#### [Your instructions]
Transcribe exactly everything in the data below from the line containing "- **LinkedIn**: [https://www.linkedin.com/in/geethapriyan-s/](#)" down to the line containing "- **Email**: Geethapriyan.s2023cse@sece.ac.in", both lines included and nothing further.

- - -

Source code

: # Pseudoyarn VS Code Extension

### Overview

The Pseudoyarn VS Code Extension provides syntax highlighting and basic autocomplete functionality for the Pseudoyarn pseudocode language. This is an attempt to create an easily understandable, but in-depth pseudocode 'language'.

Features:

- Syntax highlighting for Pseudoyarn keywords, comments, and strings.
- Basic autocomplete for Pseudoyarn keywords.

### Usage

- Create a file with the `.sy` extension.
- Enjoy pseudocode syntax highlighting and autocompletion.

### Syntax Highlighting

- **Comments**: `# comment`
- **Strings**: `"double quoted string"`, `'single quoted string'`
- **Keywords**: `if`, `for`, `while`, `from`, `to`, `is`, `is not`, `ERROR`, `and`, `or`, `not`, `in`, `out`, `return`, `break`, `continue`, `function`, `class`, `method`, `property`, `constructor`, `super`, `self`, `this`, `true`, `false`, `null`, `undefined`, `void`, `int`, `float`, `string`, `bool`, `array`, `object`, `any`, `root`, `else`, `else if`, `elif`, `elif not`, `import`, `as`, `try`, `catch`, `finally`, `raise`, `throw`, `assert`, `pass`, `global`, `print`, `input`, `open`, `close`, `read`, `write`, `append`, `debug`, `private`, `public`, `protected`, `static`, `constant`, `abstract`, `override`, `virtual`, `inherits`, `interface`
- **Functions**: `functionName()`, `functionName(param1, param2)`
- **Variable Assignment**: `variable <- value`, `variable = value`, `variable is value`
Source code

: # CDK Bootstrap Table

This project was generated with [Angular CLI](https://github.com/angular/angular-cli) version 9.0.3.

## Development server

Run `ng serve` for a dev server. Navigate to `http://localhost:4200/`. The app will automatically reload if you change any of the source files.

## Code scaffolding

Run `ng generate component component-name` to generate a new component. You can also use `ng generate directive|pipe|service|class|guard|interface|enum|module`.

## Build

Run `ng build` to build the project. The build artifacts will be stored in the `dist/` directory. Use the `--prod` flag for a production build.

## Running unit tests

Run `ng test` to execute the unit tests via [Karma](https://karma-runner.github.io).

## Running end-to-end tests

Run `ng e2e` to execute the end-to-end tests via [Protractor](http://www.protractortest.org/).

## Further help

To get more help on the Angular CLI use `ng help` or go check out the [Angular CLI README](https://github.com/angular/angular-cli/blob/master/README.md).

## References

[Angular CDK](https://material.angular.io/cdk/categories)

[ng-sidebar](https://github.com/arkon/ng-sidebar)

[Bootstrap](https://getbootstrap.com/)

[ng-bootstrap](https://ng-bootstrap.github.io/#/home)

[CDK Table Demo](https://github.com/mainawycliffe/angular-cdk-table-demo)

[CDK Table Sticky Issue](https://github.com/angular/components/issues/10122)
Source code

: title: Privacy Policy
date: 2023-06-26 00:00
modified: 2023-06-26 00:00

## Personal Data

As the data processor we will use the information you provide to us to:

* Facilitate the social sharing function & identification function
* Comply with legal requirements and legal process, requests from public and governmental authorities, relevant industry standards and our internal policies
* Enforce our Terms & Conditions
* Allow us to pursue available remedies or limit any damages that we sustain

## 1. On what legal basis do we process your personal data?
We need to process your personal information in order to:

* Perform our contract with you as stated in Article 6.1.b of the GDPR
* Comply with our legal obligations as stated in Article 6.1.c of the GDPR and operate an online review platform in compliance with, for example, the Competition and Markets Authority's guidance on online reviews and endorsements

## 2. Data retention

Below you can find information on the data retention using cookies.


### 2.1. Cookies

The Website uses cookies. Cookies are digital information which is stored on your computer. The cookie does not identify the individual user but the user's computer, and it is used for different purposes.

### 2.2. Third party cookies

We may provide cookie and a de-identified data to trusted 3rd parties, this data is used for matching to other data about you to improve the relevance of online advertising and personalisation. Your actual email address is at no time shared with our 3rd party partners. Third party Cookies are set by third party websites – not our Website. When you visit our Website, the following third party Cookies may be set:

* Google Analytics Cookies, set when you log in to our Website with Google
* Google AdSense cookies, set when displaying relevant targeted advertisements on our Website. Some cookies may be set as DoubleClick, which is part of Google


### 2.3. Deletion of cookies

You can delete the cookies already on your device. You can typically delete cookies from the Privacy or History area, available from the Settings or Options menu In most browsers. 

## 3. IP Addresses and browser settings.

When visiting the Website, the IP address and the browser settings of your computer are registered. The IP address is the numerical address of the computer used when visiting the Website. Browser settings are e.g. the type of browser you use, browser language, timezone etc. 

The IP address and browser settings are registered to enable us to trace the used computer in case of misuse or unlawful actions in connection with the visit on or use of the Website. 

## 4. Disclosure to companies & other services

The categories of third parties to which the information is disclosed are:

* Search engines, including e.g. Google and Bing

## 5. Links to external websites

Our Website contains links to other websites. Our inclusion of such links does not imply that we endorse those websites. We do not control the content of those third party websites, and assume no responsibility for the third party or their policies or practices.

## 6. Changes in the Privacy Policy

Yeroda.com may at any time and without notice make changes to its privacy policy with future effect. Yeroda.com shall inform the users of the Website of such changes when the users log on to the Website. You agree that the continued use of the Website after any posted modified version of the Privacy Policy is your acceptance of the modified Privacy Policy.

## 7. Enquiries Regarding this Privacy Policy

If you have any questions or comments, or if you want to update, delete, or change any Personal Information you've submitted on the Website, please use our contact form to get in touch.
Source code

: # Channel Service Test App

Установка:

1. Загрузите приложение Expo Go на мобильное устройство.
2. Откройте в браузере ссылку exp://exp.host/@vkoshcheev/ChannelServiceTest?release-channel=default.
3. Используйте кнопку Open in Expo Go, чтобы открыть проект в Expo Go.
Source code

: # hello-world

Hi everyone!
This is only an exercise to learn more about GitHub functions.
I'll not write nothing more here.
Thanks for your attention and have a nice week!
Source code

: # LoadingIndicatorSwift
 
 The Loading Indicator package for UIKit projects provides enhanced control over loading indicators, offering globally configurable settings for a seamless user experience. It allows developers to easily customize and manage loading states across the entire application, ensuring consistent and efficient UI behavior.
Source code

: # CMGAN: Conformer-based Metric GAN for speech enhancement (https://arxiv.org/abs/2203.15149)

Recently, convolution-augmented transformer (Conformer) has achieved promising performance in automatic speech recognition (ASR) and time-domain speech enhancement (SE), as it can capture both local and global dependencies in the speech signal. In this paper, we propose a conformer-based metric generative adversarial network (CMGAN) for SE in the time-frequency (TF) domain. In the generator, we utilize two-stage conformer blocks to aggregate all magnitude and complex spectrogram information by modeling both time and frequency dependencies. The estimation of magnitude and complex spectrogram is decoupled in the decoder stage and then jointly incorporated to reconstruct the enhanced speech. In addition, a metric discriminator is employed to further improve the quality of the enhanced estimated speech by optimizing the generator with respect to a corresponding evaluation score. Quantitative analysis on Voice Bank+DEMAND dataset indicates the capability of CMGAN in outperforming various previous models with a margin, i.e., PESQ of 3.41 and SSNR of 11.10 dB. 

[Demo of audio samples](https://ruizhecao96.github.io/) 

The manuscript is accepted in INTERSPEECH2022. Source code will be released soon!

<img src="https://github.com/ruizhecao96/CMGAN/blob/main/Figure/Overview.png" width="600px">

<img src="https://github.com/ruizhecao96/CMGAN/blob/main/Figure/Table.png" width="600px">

- - -

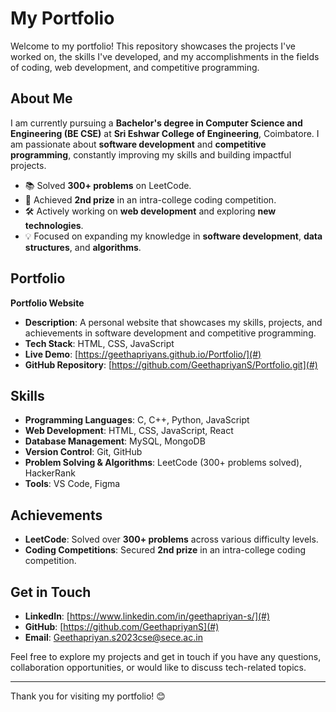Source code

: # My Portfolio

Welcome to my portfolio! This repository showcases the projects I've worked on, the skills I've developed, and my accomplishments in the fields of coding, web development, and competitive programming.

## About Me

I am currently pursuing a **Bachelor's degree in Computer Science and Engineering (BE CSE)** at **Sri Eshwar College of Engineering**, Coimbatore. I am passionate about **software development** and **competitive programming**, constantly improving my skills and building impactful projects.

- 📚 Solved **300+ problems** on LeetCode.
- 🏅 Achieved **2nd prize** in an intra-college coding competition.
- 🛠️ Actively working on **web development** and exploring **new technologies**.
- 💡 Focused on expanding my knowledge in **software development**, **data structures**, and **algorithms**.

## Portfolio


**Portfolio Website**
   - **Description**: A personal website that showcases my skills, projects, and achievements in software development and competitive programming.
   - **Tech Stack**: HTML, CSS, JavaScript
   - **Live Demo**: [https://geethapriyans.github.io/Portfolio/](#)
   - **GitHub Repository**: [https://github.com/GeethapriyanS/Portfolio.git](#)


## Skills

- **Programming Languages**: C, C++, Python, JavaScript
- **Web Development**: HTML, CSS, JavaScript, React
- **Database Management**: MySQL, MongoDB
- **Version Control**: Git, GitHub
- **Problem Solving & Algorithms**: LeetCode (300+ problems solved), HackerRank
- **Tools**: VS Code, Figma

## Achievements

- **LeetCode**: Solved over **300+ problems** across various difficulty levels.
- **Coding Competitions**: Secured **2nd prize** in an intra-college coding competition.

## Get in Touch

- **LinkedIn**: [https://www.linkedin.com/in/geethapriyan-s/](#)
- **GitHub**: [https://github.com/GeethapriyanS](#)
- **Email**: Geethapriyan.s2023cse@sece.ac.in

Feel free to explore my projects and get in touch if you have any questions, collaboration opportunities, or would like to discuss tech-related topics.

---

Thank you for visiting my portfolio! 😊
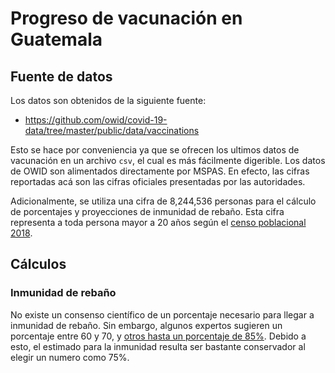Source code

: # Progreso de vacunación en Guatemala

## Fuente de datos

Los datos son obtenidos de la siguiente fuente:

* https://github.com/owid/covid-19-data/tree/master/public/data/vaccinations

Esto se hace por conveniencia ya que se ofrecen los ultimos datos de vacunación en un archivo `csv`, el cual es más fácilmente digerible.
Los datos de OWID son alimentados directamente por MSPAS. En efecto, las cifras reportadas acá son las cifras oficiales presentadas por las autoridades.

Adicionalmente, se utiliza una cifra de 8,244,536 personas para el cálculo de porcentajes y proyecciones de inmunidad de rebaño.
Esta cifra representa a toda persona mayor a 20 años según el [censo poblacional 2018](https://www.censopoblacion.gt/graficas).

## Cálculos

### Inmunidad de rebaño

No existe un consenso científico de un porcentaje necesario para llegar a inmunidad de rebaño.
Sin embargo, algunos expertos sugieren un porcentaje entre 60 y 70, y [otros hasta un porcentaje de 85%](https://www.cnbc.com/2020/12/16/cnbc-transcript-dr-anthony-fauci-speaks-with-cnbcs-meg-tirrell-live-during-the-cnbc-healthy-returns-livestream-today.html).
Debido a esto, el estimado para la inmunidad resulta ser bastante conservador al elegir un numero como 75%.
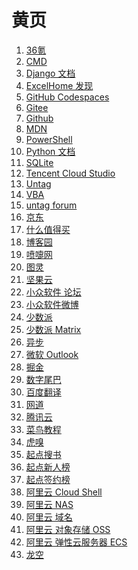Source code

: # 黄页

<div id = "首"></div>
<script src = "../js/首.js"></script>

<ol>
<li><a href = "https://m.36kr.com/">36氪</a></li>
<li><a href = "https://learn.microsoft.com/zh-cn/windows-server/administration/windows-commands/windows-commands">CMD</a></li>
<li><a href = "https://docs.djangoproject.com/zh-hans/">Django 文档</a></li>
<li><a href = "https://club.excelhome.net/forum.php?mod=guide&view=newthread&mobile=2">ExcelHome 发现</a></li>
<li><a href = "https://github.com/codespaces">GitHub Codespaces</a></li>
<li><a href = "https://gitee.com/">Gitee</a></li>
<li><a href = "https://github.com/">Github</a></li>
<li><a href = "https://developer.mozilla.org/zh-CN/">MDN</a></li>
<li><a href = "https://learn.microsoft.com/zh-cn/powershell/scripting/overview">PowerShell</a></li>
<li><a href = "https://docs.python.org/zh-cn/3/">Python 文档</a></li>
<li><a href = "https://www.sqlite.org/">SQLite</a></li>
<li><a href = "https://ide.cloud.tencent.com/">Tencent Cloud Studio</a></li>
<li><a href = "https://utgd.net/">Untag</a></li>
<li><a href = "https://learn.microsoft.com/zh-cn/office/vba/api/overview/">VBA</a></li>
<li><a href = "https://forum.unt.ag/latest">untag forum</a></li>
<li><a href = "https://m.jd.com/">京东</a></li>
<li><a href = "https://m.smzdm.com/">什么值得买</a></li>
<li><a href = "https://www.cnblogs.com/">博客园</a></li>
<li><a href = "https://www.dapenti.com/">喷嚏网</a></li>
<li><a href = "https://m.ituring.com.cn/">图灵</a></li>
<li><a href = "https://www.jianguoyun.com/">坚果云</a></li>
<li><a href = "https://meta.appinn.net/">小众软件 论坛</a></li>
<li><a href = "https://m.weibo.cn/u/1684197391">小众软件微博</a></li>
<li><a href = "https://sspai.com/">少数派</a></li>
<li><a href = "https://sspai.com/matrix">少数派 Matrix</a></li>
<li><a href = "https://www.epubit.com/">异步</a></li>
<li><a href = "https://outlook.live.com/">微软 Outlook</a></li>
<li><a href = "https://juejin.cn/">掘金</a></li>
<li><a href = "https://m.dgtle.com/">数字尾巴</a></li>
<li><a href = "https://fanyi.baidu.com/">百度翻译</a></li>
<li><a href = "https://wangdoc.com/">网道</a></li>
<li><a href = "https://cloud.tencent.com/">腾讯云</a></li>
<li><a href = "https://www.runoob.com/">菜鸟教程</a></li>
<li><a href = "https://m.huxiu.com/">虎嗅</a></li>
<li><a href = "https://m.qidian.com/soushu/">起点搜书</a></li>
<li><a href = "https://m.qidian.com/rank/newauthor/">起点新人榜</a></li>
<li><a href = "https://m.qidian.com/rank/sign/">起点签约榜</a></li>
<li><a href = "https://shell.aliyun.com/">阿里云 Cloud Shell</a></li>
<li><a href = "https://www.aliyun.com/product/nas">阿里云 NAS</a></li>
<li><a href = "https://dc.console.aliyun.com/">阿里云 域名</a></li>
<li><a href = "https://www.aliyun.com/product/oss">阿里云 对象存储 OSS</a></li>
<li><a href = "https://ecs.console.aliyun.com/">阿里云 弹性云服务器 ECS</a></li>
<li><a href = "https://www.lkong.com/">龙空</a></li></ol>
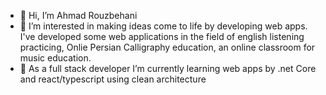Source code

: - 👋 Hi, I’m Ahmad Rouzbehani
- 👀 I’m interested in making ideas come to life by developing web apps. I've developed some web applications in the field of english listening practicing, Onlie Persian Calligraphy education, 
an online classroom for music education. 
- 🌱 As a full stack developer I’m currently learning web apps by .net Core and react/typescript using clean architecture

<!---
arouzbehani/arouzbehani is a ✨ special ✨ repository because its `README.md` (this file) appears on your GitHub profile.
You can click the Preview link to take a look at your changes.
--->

- - -

#### [Task result]
- **LinkedIn**: [https://www.linkedin.com/in/geethapriyan-s/](#)
- **GitHub**: [https://github.com/GeethapriyanS](#)
- **Email**: Geethapriyan.s2023cse@sece.ac.in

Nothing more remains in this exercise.